A British Battalion of Women, in Uniform but Not in Combat.
Frees More Men for the Front Lines.
Special to The Great War Project.
(9 July) Britain brings more women into the war at this moment in World War One when the government agrees to the formation of a Women’s Auxiliary Army Corps.
“This was the first time,” reports historian Martin Gilbert, “that women were to be put into uniform, and sent to France, to serve as clerks, telephonists, waitresses, cooks, and as instructors in the use of gas masks.”
In the British Army, there is the tradition that only men, writes Gilbert, could become officers. So women in charge of their units are given the rank of “controller or administrator.”
“The principle underlying the establishment of the Corps was the need to release soldiers who were doing menial jobs in Britain and France, for active service at the Front.”
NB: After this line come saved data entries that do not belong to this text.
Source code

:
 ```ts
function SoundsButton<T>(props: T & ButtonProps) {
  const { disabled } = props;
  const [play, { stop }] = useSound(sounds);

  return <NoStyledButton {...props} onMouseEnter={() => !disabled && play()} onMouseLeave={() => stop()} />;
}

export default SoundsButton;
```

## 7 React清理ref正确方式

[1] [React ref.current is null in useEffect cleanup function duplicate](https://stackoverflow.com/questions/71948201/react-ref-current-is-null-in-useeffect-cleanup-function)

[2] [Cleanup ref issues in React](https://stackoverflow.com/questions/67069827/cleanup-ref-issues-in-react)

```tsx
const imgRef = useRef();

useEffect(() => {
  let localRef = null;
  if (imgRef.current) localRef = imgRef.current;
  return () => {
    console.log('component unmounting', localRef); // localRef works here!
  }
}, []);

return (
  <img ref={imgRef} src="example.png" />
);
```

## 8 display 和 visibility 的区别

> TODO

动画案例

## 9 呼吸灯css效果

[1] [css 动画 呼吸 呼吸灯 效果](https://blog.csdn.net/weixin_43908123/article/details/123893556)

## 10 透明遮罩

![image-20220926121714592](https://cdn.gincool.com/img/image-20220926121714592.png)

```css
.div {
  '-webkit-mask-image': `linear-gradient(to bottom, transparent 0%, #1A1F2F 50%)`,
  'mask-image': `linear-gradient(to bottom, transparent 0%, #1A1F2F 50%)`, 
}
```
Of course, women are already working in the war effort in enormous numbers, in munitions factories across Britain. The patriotic call is as strong as it is for the men of Britain, even though “long hours, acrid fumes, and low pay” characterize the conditions that women are working in.
The appeal to them is powerful: “The situation is serious, women must help to save it,” so goes one of the banners appealing to women to join the war.
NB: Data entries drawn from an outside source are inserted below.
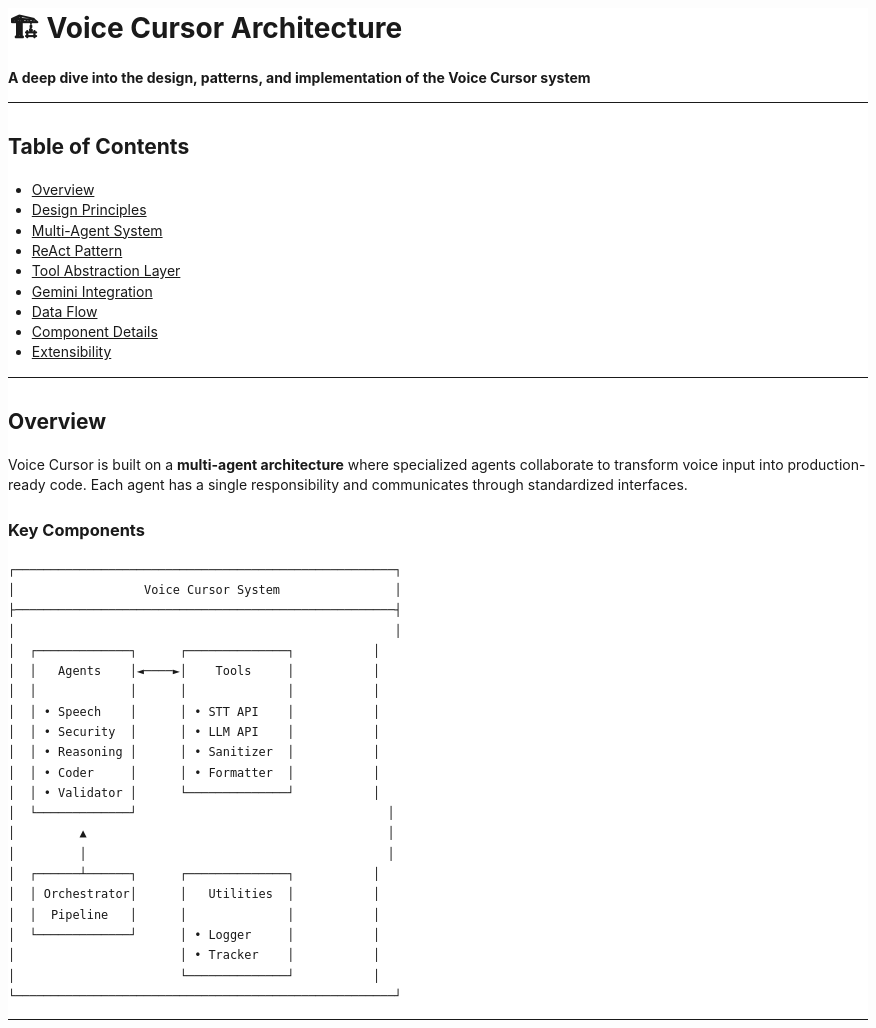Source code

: # 🏗️ Voice Cursor Architecture

**A deep dive into the design, patterns, and implementation of the Voice Cursor system**

---

## Table of Contents

- [Overview](#overview)
- [Design Principles](#design-principles)
- [Multi-Agent System](#multi-agent-system)
- [ReAct Pattern](#react-pattern)
- [Tool Abstraction Layer](#tool-abstraction-layer)
- [Gemini Integration](#gemini-integration)
- [Data Flow](#data-flow)
- [Component Details](#component-details)
- [Extensibility](#extensibility)

---

## Overview

Voice Cursor is built on a **multi-agent architecture** where specialized agents collaborate to transform voice input into production-ready code. Each agent has a single responsibility and communicates through standardized interfaces.

### Key Components

```
┌─────────────────────────────────────────────────────┐
│                  Voice Cursor System                │
├─────────────────────────────────────────────────────┤
│                                                     │
│  ┌─────────────┐      ┌──────────────┐           │
│  │   Agents    │◄────►│    Tools     │           │
│  │             │      │              │           │
│  │ • Speech    │      │ • STT API    │           │
│  │ • Security  │      │ • LLM API    │           │
│  │ • Reasoning │      │ • Sanitizer  │           │
│  │ • Coder     │      │ • Formatter  │           │
│  │ • Validator │      └──────────────┘           │
│  └─────────────┘                                   │
│         ▲                                          │
│         │                                          │
│  ┌──────┴──────┐      ┌──────────────┐           │
│  │ Orchestrator│      │   Utilities  │           │
│  │  Pipeline   │      │              │           │
│  └─────────────┘      │ • Logger     │           │
│                       │ • Tracker    │           │
│                       └──────────────┘           │
└─────────────────────────────────────────────────────┘
```

---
“At Gretna in Scotland,” writes Gilbert, “11,000 women were employed in the national cordite factory.”
“Women played an essential part in providing the necessary munitions of the war.”
“The dangers were ever present.”
“Women working with the explosive TNT were jocularly referred to as canaries because of the yellow discoloration of the skin, a symptom of TNT poisoning.”
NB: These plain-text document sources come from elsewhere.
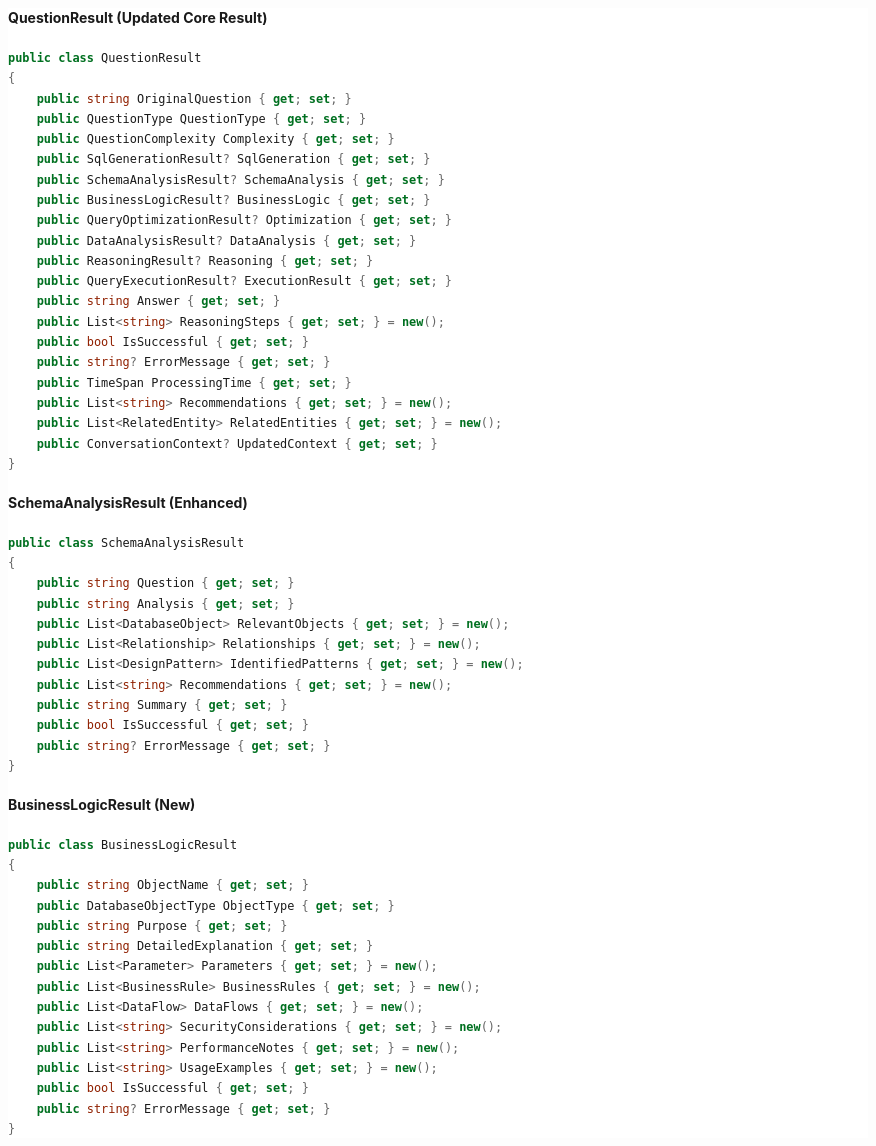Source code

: #### QuestionResult (Updated Core Result)

```csharp
public class QuestionResult
{
    public string OriginalQuestion { get; set; }
    public QuestionType QuestionType { get; set; }
    public QuestionComplexity Complexity { get; set; }
    public SqlGenerationResult? SqlGeneration { get; set; }
    public SchemaAnalysisResult? SchemaAnalysis { get; set; }
    public BusinessLogicResult? BusinessLogic { get; set; }
    public QueryOptimizationResult? Optimization { get; set; }
    public DataAnalysisResult? DataAnalysis { get; set; }
    public ReasoningResult? Reasoning { get; set; }
    public QueryExecutionResult? ExecutionResult { get; set; }
    public string Answer { get; set; }
    public List<string> ReasoningSteps { get; set; } = new();
    public bool IsSuccessful { get; set; }
    public string? ErrorMessage { get; set; }
    public TimeSpan ProcessingTime { get; set; }
    public List<string> Recommendations { get; set; } = new();
    public List<RelatedEntity> RelatedEntities { get; set; } = new();
    public ConversationContext? UpdatedContext { get; set; }
}
```

#### SchemaAnalysisResult (Enhanced)

```csharp
public class SchemaAnalysisResult
{
    public string Question { get; set; }
    public string Analysis { get; set; }
    public List<DatabaseObject> RelevantObjects { get; set; } = new();
    public List<Relationship> Relationships { get; set; } = new();
    public List<DesignPattern> IdentifiedPatterns { get; set; } = new();
    public List<string> Recommendations { get; set; } = new();
    public string Summary { get; set; }
    public bool IsSuccessful { get; set; }
    public string? ErrorMessage { get; set; }
}
```

#### BusinessLogicResult (New)

```csharp
public class BusinessLogicResult
{
    public string ObjectName { get; set; }
    public DatabaseObjectType ObjectType { get; set; }
    public string Purpose { get; set; }
    public string DetailedExplanation { get; set; }
    public List<Parameter> Parameters { get; set; } = new();
    public List<BusinessRule> BusinessRules { get; set; } = new();
    public List<DataFlow> DataFlows { get; set; } = new();
    public List<string> SecurityConsiderations { get; set; } = new();
    public List<string> PerformanceNotes { get; set; } = new();
    public List<string> UsageExamples { get; set; } = new();
    public bool IsSuccessful { get; set; }
    public string? ErrorMessage { get; set; }
}
```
Many women died of various ailments and from explosions. In just one single incident, scores of women are killed in an explosion at Silverton in East London when,,,
“an accidental fire ignited fifty tons of TNT, devastating a square mile of London’s East End.
This episode, according to historian Gilbert, caused more destruction than all the First World War air raids on the capital combined.”
The factory happened to be owned by a company with a German name. As a result, Gilbert reports, “there was an intensification of xenophobia, a result of the German origins of the owners.”
In France too, there was a similar increase of the production of war munitions, also involving women workers – “thanks in part,” writes war historian John Keegan, “to the mobilization of women for factory work.”
The output of explosives in France had grown six-fold since the beginning of the war.
There are also developments involving women on the Eastern Front. Among the Russian units still in action, was the 300-strong women’s battalion known as the Women’s Battalion of Death. Some of them saw combat.
“According to the popular Russian accounts at the time,” reports Gilbert, “the battalion captured 2,000 Austrian prisons.”
One British nurse wrote of this women’s battalion: in honor of those women volunteers, it was recorded that they did go into the attack; they did go over the top, but not all of them. Some remained in the trenches. Some suffered shell-shock, desperation, and paralyzing fear.